Coordinator 会收到来自 Agent 的 HeartbeatReponse 和 DispatchTableResponse 这两类消息。Coordinator 内的CaptureM负责维护 Capture 的状态，在每次接收到HeartbeatResponse之后，都会更新自身维护的 Captures 的状态，包括每个 Capture 当前的存活状态，Capture 上当前同步的所有表信息。同时也生成新的 HeartbeatRequest 消息，再次发送到所有 Agents。ReplicationM 负责维护所有表的同步状态，它接收到 HeartbeatResponse 和 DispatchTableResponse 之后，按照消息中记录的表信息，更新自己维护的这些表对应的同步状态。CaptureM 提供了当前集群中存活的所有 Captures 信息，ReplicationM则提供了所有表的同步状态信息，SchedulerM 以二者提供的信息为输入，以让每个 Capture 上的表同步单元数量尽可能均衡为目标，生成表调度任务，这些表调度任务会被 ReplicationM进一步处理，生成 DispatchTableRequest，然后发送到对应的 Agent。

Agent 工作过程

Agent 会从 Coordinator 收到 HeartbeatRequest 和 DispatchTableRequest 这两类消息。对于前者，Agent 会收集当前运行在当前 TiCDC 节点上的所有表同步单元的运行状态，构造 HeartbeatRespone。对于后者，则通过访问 Processor 来添加或者移除表同步单元，获取到表调度任务的执行进度，构造对应的 DispatchTableResponse，最后发送到 Coordinator。

Changefeed 同步进度计算

一个 changefeed 内同步了多张表。对于每张表，有 Checkpoint 和 ResolvedTs 来标识它的同步进度，Coordinator 通过 HeartbeatResponse 周期性地收集所有表的同步进度信息，然后就可以计算得到一个 Changefeed 的同步进度。具体计算方法如下：

// AdvanceCheckpoint tries to advance checkpoint and returns current checkpoint.
func (r *Manager) AdvanceCheckpoint(currentTables []model.TableID) (newCheckpointTs, newResolvedTs model.Ts) {
    newCheckpointTs, newResolvedTs = math.MaxUint64, math.MaxUint64
    for _, tableID := range currentTables {
        table, ok := r.tables[tableID]
        if !ok {
            // Can not advance checkpoint there is a table missing.
            return checkpointCannotProceed, checkpointCannotProceed
        }
        // Find the minimum checkpoint ts and resolved ts.
        if newCheckpointTs > table.Checkpoint.CheckpointTs {
            newCheckpointTs = table.Checkpoint.CheckpointTs
        }
        if newResolvedTs > table.Checkpoint.ResolvedTs {
            newResolvedTs = table.Checkpoint.ResolvedTs
        }
    }
    return newCheckpointTs, newResolvedTs
}

从上面的示例代码中我们可以看出，一个 Changefeed 的 Checkpoint 和 ResolvedTs，即是它同步的所有表的对应指标的最小值。Changefeed 的 Checkpoint 的意义是，它的所有表的同步进度都不小于该值，所有时间戳小于该值的数据变更事件已经被同步到了下游；ResolvedTs 指的是 TiCDC 当前已经捕获到了所有时间戳小于该值的数据变更事件。除此之外的一个重点是，只有当所有表都被分发到 Capture 上并且创建了对应的表同步单元之后，才可以推进同步进度。

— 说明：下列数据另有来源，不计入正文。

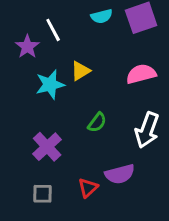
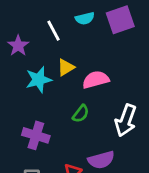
white line: (53, 30) -> (54, 31), moved
pink semicircle: (141, 74) -> (96, 80), moved
purple cross: (47, 147) -> (36, 135), turned -30

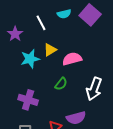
purple square: (120, 20) -> (90, 15), turned -30

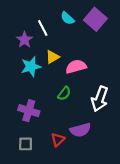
cyan semicircle: (64, 14) -> (67, 18), turned 56
purple star: (15, 34) -> (24, 40), moved

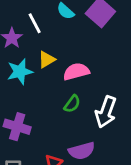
green semicircle: (64, 93) -> (72, 104), moved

以上从消息传递的角度对 Scheduler 模块基本工作原理的简单介绍。下面我们更加详细地聊一下 Scheduler 对表表度任务的处理机制。

两阶段调度原理

两阶段调度是 Scheduler 内部对表调度任务的执行原理，主要目的是降低 Move Table 操作对同步延迟的影响。

上图展示了将表 X 从 Agent-1 所在的 Capture 上挪动到 Agent-2 所在的 Capture 上的过程，具体如下：

Coordinator 让 Agent-2 准备表 X 的数据。
Agent-2 在准备好了数据之后，告知 Coordinator 这一消息。
Coordinator 发送消息到 Agent-1，告知它移除表 X 的同步任务。
Agent-1 在移除了表 X 的同步任务之后，告知 Coordinator 这一消息。
Coordinator 再次发送消息到 Agent-2，开始向下游复制表 X 的数据。
Agent-2 再次发送消息到 Coordinator，告知表 X 正处于复制数据到下游的状态。

上述过程的重点是在将一张表从原节点上移除之前，先在目标节点上分配相关的资源，准备需要被同步的数据。准备数据的过程，往往颇为耗时，这是引起挪动表过程耗时长的主要原因。两阶段调度机制通过提前在目标节点上准备表数据，同时保证其他节点上有该表的同步单元正在向下游复制数据，保证了该表一直处于同步状态，这样可以减少整个挪动表过程的时间开销，降低对同步延迟的影响。

Replication set 状态转换过程

在上文中讲述的两阶段调度挪动表的基本过程中，可以看到在 Agent-2 执行了前两步之后，表 X 在 Agent-1 和 Agent-2 的 Capture 之上，均存在表同步单元。不同点在于，Agent-1 此时正在复制表，Agent-2 此时只是加载表。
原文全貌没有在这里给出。